But now let's try a slightly different problem. Let's take a bag with 1 orange marble, 2 blue marbles and 4 green marbles. This distribution is a general discrete distribution. Clearly we can't tackle this exactly the same way as before. One simple adjustment we could make is to generate a random number between 1 and 7 and map it to 7 boxes. We could put a marble in each box and assign a orange marble to one box, blue marbles to two boxes and green marbles to four boxes. We then lookup the box which corresponds to the number we generate and check which kind of marble it has. This generates the correct distribution.
Finally now let's look at a different general discrete distribution. For example, the distribution of orange, blue and green marbles with weights: p(orange) = 251/1000, p(blue) = 479/1000 and p(green) = 270/1000. We cannot use the first technique because there is no easy way to simplify these numbers. The second technique would require us to create 1000 boxes, so it also seems pretty bad. The weakness of our second technique is that the setup time depends on the weights, so the messier the numbers are the longer (and more space) it takes. This is not ideal.
Now we can talk about a simple algorithm which solves our problem. The plan is to partition the interval [0,1] into n different parts based on the probabilities of each event. In our above example we could partition the interval into three sections with sizes orange = 0.251, blue = 0.479 and green = 0.27. Below is an O(n) algorithm to do this.
import random
def weightedRandom(weights):
"""
Draw from a general discrete distribution.
:param weights: A dictionary of weights which sum to one.
:return: A random sample from it the distribution defined by the weights.
"""
#generate a uniform random number from 0 - 1
remainder = random.random()
for weight in weights.iteritems():
value, color = weight
remainder -= value
if remainder <= 0:
return color
weights = {3.0/6.0 : "orange", 1.0/6.0 : "blue", 2.0/6.0 : "green"}
counts = {"orange" : 0, "blue" : 0, "green" : 0}
for i in xrange(600000):
counts[weightedRandom(weights)] += 1
print counts
So can we do better? The answer is sort of. It depends on what we want to do. It turns out if we want to sample from the same distribution multiple times, then we can. We will do just one preprocessing step (which will be the same time/space complexity for any set of n weights) and after that each sample will be O(1). So the more times we want to sample from the same distribution, the better the performance will be.
How does this work?
I'm going to go over the preprocessing step in a later section but first I'm going to describe how we do the O(1) lookups. Consider a general discrete probability distribution with n weights. We are going to divide it up into n boxes such that each box will contain pieces of either one or two different different weights and the pieces of these weights will sum to 1/n. From our definition the sum of all the pieces of all the weights in the boxes is 1 (the size of the entire distribution).

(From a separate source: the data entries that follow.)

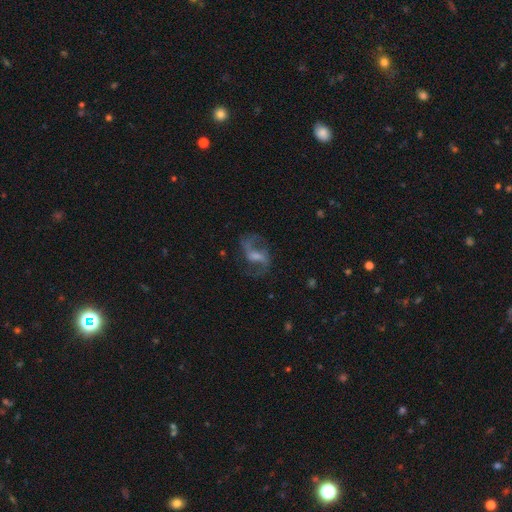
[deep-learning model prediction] Smooth or featured?
  - featured or disk: 83% *
  - smooth: 9%
  - star or artifact: 8%
Edge-on disk?
  - no: 97% *
  - yes: 3%
Bar?
  - weak: 49% *
  - strong: 32%
  - no: 20%
Spiral arms?
  - yes: 94% *
  - no: 6%
Spiral winding?
  - loose: 55% *
  - medium: 38%
  - tight: 7%
Spiral arm count?
  - 2: 90% *
  - can't tell: 3%
  - 1: 3%
  - 3: 2%
  - 4: 1%
  - more than 4: 1%
Bulge size?
  - small: 39% *
  - moderate: 35%
  - none: 18%
  - large: 7%
  - dominant: 1%
Merging?
  - none: 71% *
  - minor disturbance: 15%
  - major disturbance: 12%
  - merger: 2%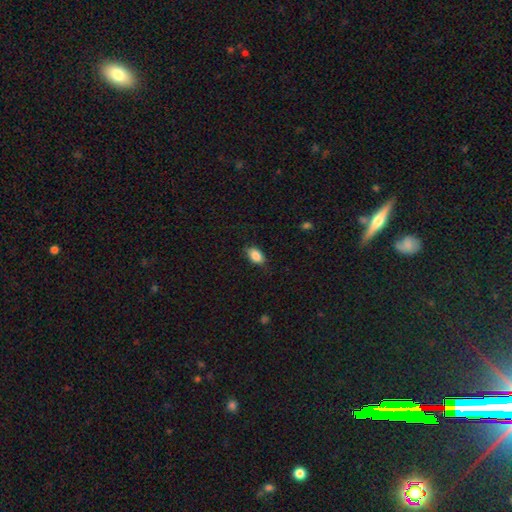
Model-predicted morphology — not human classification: smooth 87%, star or artifact 7%, featured or disk 6%. Down the decision tree: how rounded — in between (90%); merging — none (79%).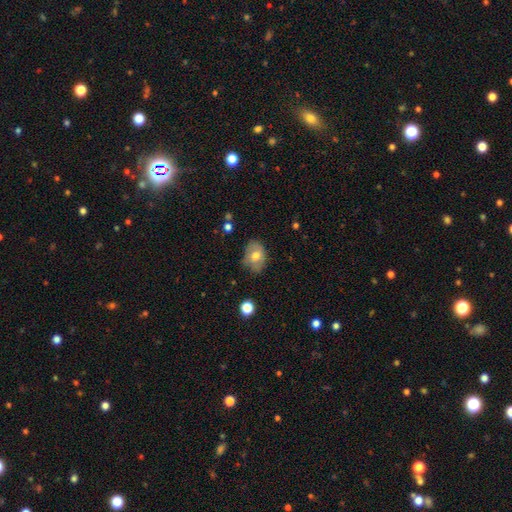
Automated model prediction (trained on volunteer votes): This is likely a smooth galaxy (67%). How rounded: likely in between (69%). Merging: likely none (66%).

The description can be difficult. I think a picture can really help. In this example we have three colored balls with weights p(blue) = 1/6, p(orange) = 3/6, p(green) = 2/6:
import numpy as np
from bintrees import AVLTree
import random
def partitionWeights(weights):
"""
The preprocessing step.
:param weights: A dictionary of weights which sum to one.
:return: A partition used to draw quickly from the distribution
"""
epsilon = 0.00001 # for floating point precision issues
boxes = []
numWeights = len(weights)
# We use a AVLTree to make our pull/push operations O(log n)
tree = AVLTree(weights)
for i in xrange(numWeights):
smallestValue, smallestColor = tree.pop_min() # O(log n)
overfill = 1.0 / numWeights - smallestValue
if overfill > epsilon:
largestValue, largestColor = tree.pop_max() # O(log n)
largestValue -= overfill
if largestValue > epsilon:
tree.insert(largestValue, largestColor) # O(log n)
boxes.append((smallestValue, smallestColor, largestColor))
else:
boxes.append((smallestValue, smallestColor, "none"))
return boxes
def drawFromPartition(partition):
"""
The draw step.
:param partition: partition A partition of a distribution into boxes.
:return: A sample from the distribution represented by the partition.
"""
numBoxes = len(partition)
i = random.randint(0, numBoxes - 1)
value, color1, color2 = partition[i]
if random.random() / numBoxes <= value:
return color1
else:
return color2
weights = {3.0/6.0 : "orange", 1.0/6.0 : "blue", 2.0/6.0 : "green"}
partition = partitionWeights(weights)
counts = {"orange" : 0, "blue" : 0, "green" : 0}
for i in xrange(600000):
counts[drawFromPartition(partition)] += 1
print counts
One final note on runtime. If you run our example code you'll notice the "slow" function is almost twice as fast as the "fast" one. Have I been lying this whole time? No. This is because in our example we used a small number of weights. In a separate speed test I use 1000 weights and draw from the distributions 100000 times each. In this case the fast algorithm runs in 0.35 seconds on my computer while the slow algorithm takes about 15 seconds.